Bass Fishing: Improve Your Game by Setting Goals

When it comes to competitive bass fishing, the level of competition improves every year.

Today, there are many excellent anglers at all levels of the sport. Even at the local club level, there are fishermen worthy of competing at higher levels if they choose to go in that direction. The best competitors in any sport or competition continually practice their craft while setting goals towards improving their skills. Tournament bass fishing is the same way. New techniques, refinements in techniques, new technology, all occur as the result of somebody looking to improve their bass fishing mojo. So if you’re serious about improving your competitiveness, start setting some goals.

Jim Moynagh with a large bass
Jim Moynagh

I like setting goals that I can control and achieve. Sure I want to win every tournament and be the “Angler of the Year,” but setting that type of goal isn’t what I’m talking about. I’m talking about improving some part of your skill set that ultimately leads to better overall performance. Wins and titles follow the achievements of accomplishing goals.

For example, here’s a goal of mine – I want to become better with my Lowrance Fish Finder/electronics. I’m not sure I’m getting everything out of it that is possible. For sure I am underutilizing the side scanning abilities of it. Thus, I need to take some steps to achieve this. I need to make it a point to talk to other Lowrance users and get their input. I may contact Lowrance directly and ask them a few key questions. And certainly, I can scour the internet for useful YouTube videos and so forth. Once I’ve done this, then I’ll make a point to apply what I’ve learned out on the water. I will leave the rods in the boat’s rod locker and use the time on the lake to implement my new knowledge.
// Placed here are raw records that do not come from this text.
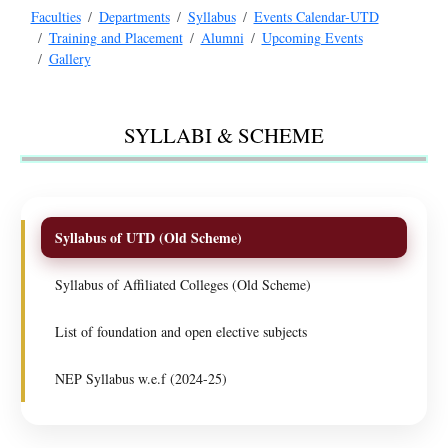
Faculties
Departments
Syllabus
Events Calendar-UTD
Training and Placement
Alumni
Upcoming Events
Gallery
SYLLABI & SCHEME
Syllabus of UTD (Old Scheme)
Syllabus of Affiliated Colleges (Old Scheme)
List of foundation and open elective subjects
NEP Syllabus w.e.f (2024-25)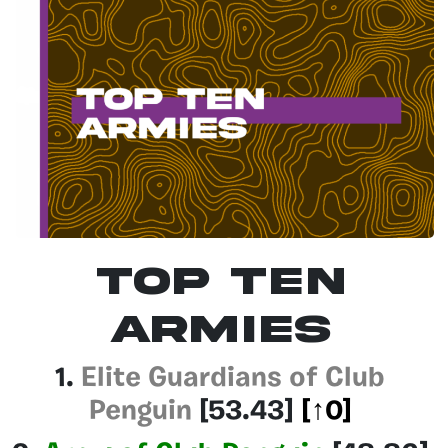
Top Ten
Armies
1.
Elite Guardians of Club
Penguin
[53.43]
[↑0]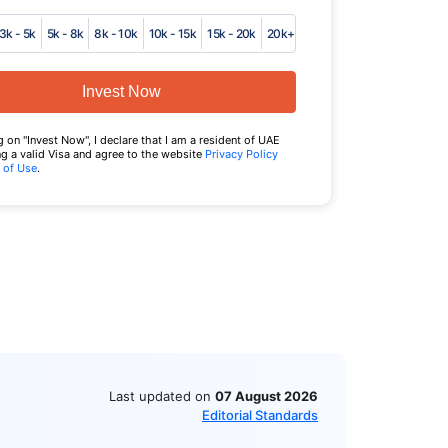
3k - 5k
5k - 8k
8k - 10k
10k - 15k
15k - 20k
20k+
Invest Now
g on "Invest Now", I declare that I am a resident of UAE
g a valid Visa and agree to the website
Privacy Policy
 of Use
.
Last updated on
07 August 2026
Editorial Standards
So as you can see, this goal wasn’t as broad or general as stating, “I want to be a better fisherman.” The goal is more specific and has steps to achieving it. And ultimately when the goal is attained, you will be a better fisherman who has a better chance for better tournament performance.

Here are some goals to consider no matter if you are a tournament competitor or a weekend angler:

  • Learn your electronics better as I discussed above. They have become very complex, and I bet most anglers could improve this part of their game.
  • Set aside more time for fishing. The feasibility of doing this depends on your personal situation. I’m not suggesting you ignore your family or job, but perhaps some time can be shaved from some other hobby.
  • Learn a new technique. This can be frustrating and time consuming because it may not produce right away. But the more time you dedicate to it and use your brain to “tweak” it, perhaps you’ll eventually hit the right setup and presentation that really produces. I don’t suggest using the limited tournament practice time for this, but instead do this when you’re just fishing for fun. Just be sure that you do set aside some “fun time” to accomplish this.
  • Better organize your tackle. This helps you be more efficient and gets you more fishing time on the water. Plus, you’ll better know when to restock certain items.
  • For tournament anglers, during the pre-fishing days, get the boat launched before sunrise. Most tournaments start then, so you should be ready to establish methods to catch bass early.
  • Be a better student of the sport off the water. Set aside more time to studying the sport of bass fishing. Surf the web, read magazines, watch fishing shows, check out the Bass Fishing Tips section here at SG. Don’t simply view this stuff, but study it! I really like to study tournament reports and try to recognize common themes.
  • Tournament anglers, pay more attention to your nutrition and hydration. Your brain is the most valuable fishing tool. Treat it right on and off the water. I know what dehydration does to my brain – it gets indecisive and forgetful. I have learned the value of keeping liquids around in decent quantities.

These are just some goals to consider. Whatever goal you set, be sure to clearly define it and outline the steps that will actually get you there.

Improving your game is necessary in competitive bass fishing because too many others are doing the same! And weekend anglers also will find their time spent on the water to be more profitable!